Typical argument about theology are about the source of authority for a doctrine. The big difference between Roman Catholic and Protestant attempts at doctrine are that Roman Catholics emphasize both biblical sources and church history, particularly the pronouncements of popes who claim they have special privilege for making such pronouncements based on the doctrine of apostolic succession going back to Peter whom they claim as the first pope. Calvin and Luther protested and based their doctrine on their reading and interpretation of the Bible.
A third potential source of doctrine is contemporary divine revelation. Two examples are the book of Mormon and Christian Science based on the revelation to Mary Baker Eddy.
A doctrine is a rule for Christian living. It is supposed to be clear and definitive. A biblical version of a doctrine is a commandment such as "Thou shalt not kill." The idea is that if you live according to the right rules then you wont sin, wont be a sinner. A doctrine can also be though of as an authoritative answer to theological questions. Part of the intent is to end theological squabbling and distracting questions. Everyday people are supposed to know the answers and shape their lives accordingly without thinking very much about the questions.

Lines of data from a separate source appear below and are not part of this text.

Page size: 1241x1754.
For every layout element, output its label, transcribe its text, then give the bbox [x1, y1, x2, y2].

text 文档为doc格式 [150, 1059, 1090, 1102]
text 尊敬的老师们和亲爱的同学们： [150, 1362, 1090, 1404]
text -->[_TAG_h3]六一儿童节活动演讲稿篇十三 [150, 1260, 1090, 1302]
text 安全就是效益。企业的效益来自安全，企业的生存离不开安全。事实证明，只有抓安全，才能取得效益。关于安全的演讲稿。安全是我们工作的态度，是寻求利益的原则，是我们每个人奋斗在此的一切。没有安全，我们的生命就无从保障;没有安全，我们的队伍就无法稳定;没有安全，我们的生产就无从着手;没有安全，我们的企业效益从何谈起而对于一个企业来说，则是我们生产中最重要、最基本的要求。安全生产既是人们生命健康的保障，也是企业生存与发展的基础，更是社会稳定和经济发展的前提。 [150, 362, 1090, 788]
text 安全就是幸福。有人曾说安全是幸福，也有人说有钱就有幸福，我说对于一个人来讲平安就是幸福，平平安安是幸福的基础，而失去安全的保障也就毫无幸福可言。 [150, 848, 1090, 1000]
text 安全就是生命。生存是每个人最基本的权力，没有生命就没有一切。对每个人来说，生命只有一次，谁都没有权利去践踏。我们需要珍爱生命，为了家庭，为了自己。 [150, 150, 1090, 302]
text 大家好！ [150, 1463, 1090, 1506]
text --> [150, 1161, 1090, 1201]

If you are thinking, "Well with that kind of a description I become clear that I am just not a doctrinal person," you might want to ask yourself the following questions.
What are the rules (guidelines) I live by?
Assignment for small groups
How do I know they are right?
Let each person in the small group write down and then name for the group a rule they live by. Then discuss the rules. Then let each person rewrite their rule, if they choose. Then discuss the revised rules.
Think about the biblical concept of covenant, understandings or agreements between God and people. You may want to read 1st Chronicles 11 (David), Exodus 19; 1-6 (Moses), Genesis 17: 1-10 (Abram), 1st Corinthians 12 (Paul). You can find my paraphrase of these scriptures under worship resources on www.patconover.com.